While taking these photographs throughout my journey, my doubts about fitting in as an American faded. As the days passed, I felt a deeper sense of belonging growing within me. I was in a land where if you are not a Native American you are an immigrant. I related to a place where most of its people came from somewhere else looking for a better life. And it was this multicultural heritage that I could connect and identify with. Despite the problematic policies and actions of a system built upon capitalism, I wanted to be a part of the shared strength and resilience that I saw in the people I met. To me, they represented the collective idea of the American identity and it was that realization that encouraged me to officially become a citizen. 

 During the Trump era, which effectively began with the “Muslim Ban,” I felt the American ideals that I had so carefully considered and cherished had been betrayed by my government. For the first time in my experience, people became noticeably divided along political and racial lines. In an effort to better understand how we Americans could be so similar, yet so different, I decided to continue photographing through the country to meet more people.

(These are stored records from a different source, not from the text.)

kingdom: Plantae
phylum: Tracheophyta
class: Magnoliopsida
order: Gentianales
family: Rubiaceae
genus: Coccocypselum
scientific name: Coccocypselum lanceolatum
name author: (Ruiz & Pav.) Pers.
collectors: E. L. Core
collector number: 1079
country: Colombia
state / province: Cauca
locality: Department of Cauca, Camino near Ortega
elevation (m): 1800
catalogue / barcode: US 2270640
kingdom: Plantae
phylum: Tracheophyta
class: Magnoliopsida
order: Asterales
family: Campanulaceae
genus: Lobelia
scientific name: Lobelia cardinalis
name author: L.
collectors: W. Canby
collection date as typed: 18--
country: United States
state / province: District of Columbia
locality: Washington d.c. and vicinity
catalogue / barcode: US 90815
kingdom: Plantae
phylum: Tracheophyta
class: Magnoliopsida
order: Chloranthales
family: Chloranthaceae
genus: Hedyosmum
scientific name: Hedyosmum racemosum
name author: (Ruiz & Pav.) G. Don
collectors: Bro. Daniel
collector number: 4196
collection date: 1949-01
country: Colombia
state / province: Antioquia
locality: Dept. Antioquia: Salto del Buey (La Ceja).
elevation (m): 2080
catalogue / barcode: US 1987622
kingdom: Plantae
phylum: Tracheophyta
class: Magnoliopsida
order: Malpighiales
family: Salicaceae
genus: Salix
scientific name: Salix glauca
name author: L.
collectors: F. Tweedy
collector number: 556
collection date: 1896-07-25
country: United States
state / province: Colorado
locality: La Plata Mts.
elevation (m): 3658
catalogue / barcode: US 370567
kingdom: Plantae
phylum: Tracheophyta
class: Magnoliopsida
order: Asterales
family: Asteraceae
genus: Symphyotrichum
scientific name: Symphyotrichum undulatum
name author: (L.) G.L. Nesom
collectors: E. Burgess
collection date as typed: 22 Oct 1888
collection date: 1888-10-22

The anonymous subjects of We the People are presented in a box as a collection of 65 loose prints and unattributed quotes. We the People is an act of resistance and a celebration of diversity: a conceptual photography book presenting a catalog of Americans from all walks of life. The project tries to understand them and to see them as one by bringing them together despite their differences. Instead of separating them, labeling them and singling out individuals, which would stress social division further, my aim is for the viewer to get a sense of a complex community layered with so many contradictions.
To discourage the involuntary attribution of particular attitudes to particular names or quotes, the people in the portraits are unnamed and unallocated. 

I invite the viewer to organize and sequence their own vision of a complex community filled with diversity.